Investing.com -- HSBC has downgraded Chevron (NYSE: CVX ) from Buy to Hold, citing reduced valuation upside and a cut to shareholder distributions.
The downgrade comes amid a broader reset across the oil majors, triggered by a fall in Brent prices to the low $60s per barrel, pressuring financial frameworks previously anchored around $70/b.
“We downgrade Chevron from Buy to Hold on lower shareholder distributions after the company cut buybacks with 1Q results,” HSBC analysts led by Kim Fustier wrote.
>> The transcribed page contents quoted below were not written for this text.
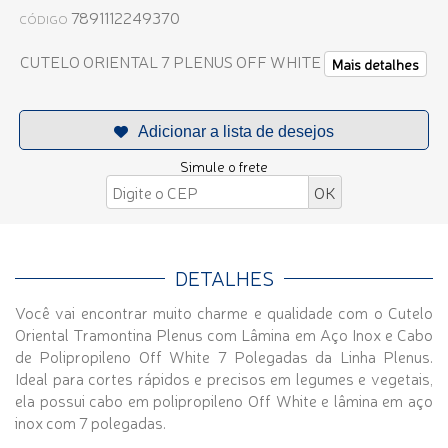
7891112249370
CÓDIGO
CUTELO ORIENTAL 7 PLENUS OFF WHITE
Mais detalhes
Simule o frete
DETALHES
Você vai encontrar muito charme e qualidade com o Cutelo
Oriental Tramontina Plenus com Lâmina em Aço Inox e Cabo
de Polipropileno Off White 7 Polegadas da Linha Plenus.
Ideal para cortes rápidos e precisos em legumes e vegetais,
ela possui cabo em polipropileno Off White e lâmina em aço
inox com 7 polegadas.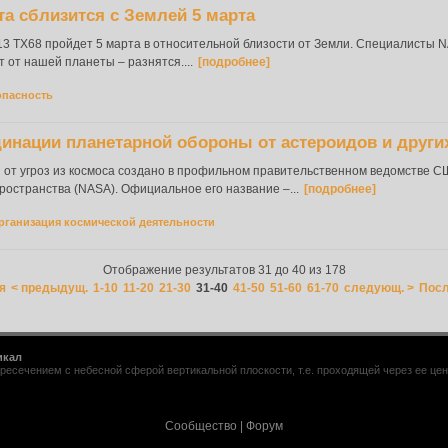
а сблизится с Землей 5 марта
013 TX68 пройдет 5 марта в относительной близости от Земли. Специалисты N
т от нашей планеты – разнятся....
[подробнее]
опасность
инации планетарной обороны от астероидов и других
от угроз из космоса создано в профильном правительственном ведомстве 
ространства (NASA). Официальное его название –...
[подробнее]
рганизация космической деятельности
Отображение результатов 31 до 40 из 178
я
< предыдущ.
1-10
11-20
21-30
31-40
41-50
51-60
61-70
следующ. >
Посл
икал
ресечением с небесной сферой вертикальной плоскости, т.е. проходящей через ее центр
Сообщество
|
Форум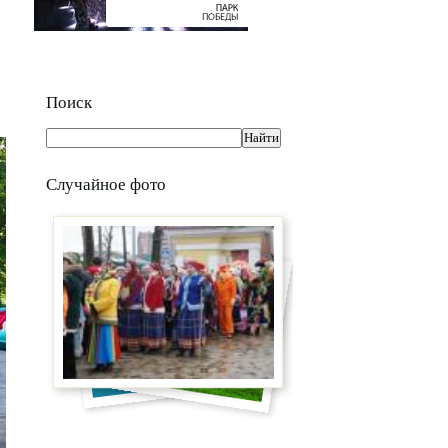
Поиск
Случайное фото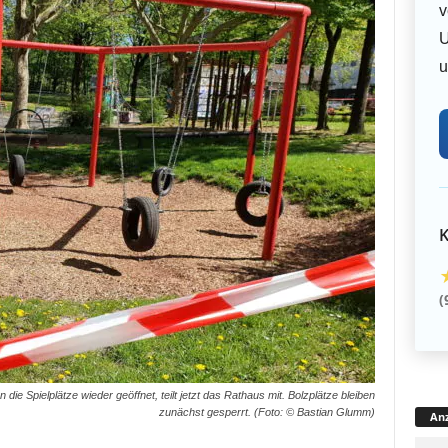
v
U
u
K
(
ie Spielplätze wieder geöffnet, teilt jetzt das Rathaus mit. Bolzplätze bleiben
zunächst gesperrt. (Foto: © Bastian Glumm)
Anz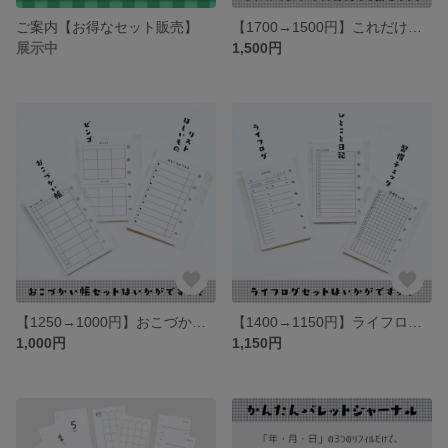
ご案内【お得なセット販売】
【1700→1500円】これだけあれば大丈夫な４点セット【ミニ６】
展示中
1,500円
【1250→1000円】おこづかい帳セット【ミニ６】
【1400→1150円】ライフログセット【ミニ６】
1,000円
1,150円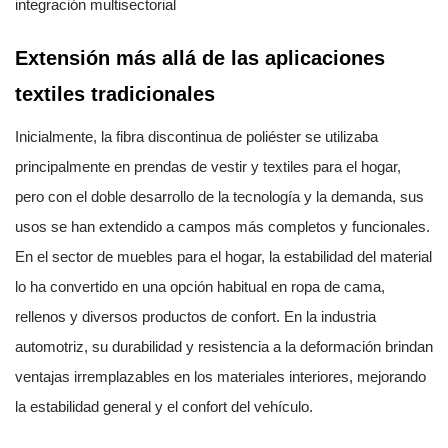
integración multisectorial
Extensión más allá de las aplicaciones
textiles tradicionales
Inicialmente, la fibra discontinua de poliéster se utilizaba
principalmente en prendas de vestir y textiles para el hogar,
pero con el doble desarrollo de la tecnología y la demanda, sus
usos se han extendido a campos más completos y funcionales.
En el sector de muebles para el hogar, la estabilidad del material
lo ha convertido en una opción habitual en ropa de cama,
rellenos y diversos productos de confort. En la industria
automotriz, su durabilidad y resistencia a la deformación brindan
ventajas irremplazables en los materiales interiores, mejorando
la estabilidad general y el confort del vehículo.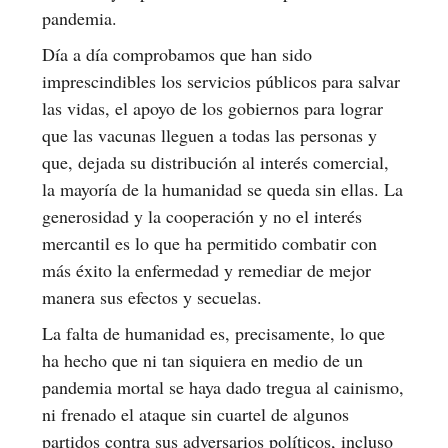
pandemia.
Día a día comprobamos que han sido
imprescindibles los servicios públicos para salvar
las vidas, el apoyo de los gobiernos para lograr
que las vacunas lleguen a todas las personas y
que, dejada su distribución al interés comercial,
la mayoría de la humanidad se queda sin ellas. La
generosidad y la cooperación y no el interés
mercantil es lo que ha permitido combatir con
más éxito la enfermedad y remediar de mejor
manera sus efectos y secuelas.
La falta de humanidad es, precisamente, lo que
ha hecho que ni tan siquiera en medio de un
pandemia mortal se haya dado tregua al cainismo,
ni frenado el ataque sin cuartel de algunos
partidos contra sus adversarios políticos, incluso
Chevron’s second-quarter buyback was reduced to $2.5–3 billion, a marked drop from the $4–4.75 billion pace seen previously. This implies a full-year rate of $10–12 billion, well below the earlier $17.5 billion run-rate.
The bank also cut its target price on Chevron to $158 from $176, now implying 15% upside from the current share price. Analysts added that Chevron now trades at a 12–13% discount to ExxonMobil (NYSE: XOM ) on 2025–26 estimated price-to-cash flow, which “adequately reflects greater risks.”
Operationally, Chevron delivered a solid first quarter, with upstream production slightly beating consensus. However, cash flow fell short, missing expectations by 6%.
The company has not altered its $15 billion capex plan for the year but retains flexibility given two-thirds of its capital expenditures are tied to short-cycle shale or near-term projects.
HSBC’s earnings per share (EPS) forecasts for Chevron were slashed by 18% for 2025 through 2027, while cash flow per share estimates dropped 4–9% over the same period.
These revisions reflect updated oil and gas price assumptions, which now see Brent at $68.5/b in 2025, down from a prior forecast of $73/b.
Among peers, HSBC maintains Buy ratings on Shell (LON: SHEL ), TotalEnergies (EPA: TTEF ), Eni SpA (BIT: ENI ), Equinor ASA (OL: EQNR ), and Galp Energia Nom (ELI: GALP ), citing stronger balance sheets or more resilient distribution capacity. “We see the highest implied upside to our target prices for Galp (26%) and Shell (20%),” the analysts wrote.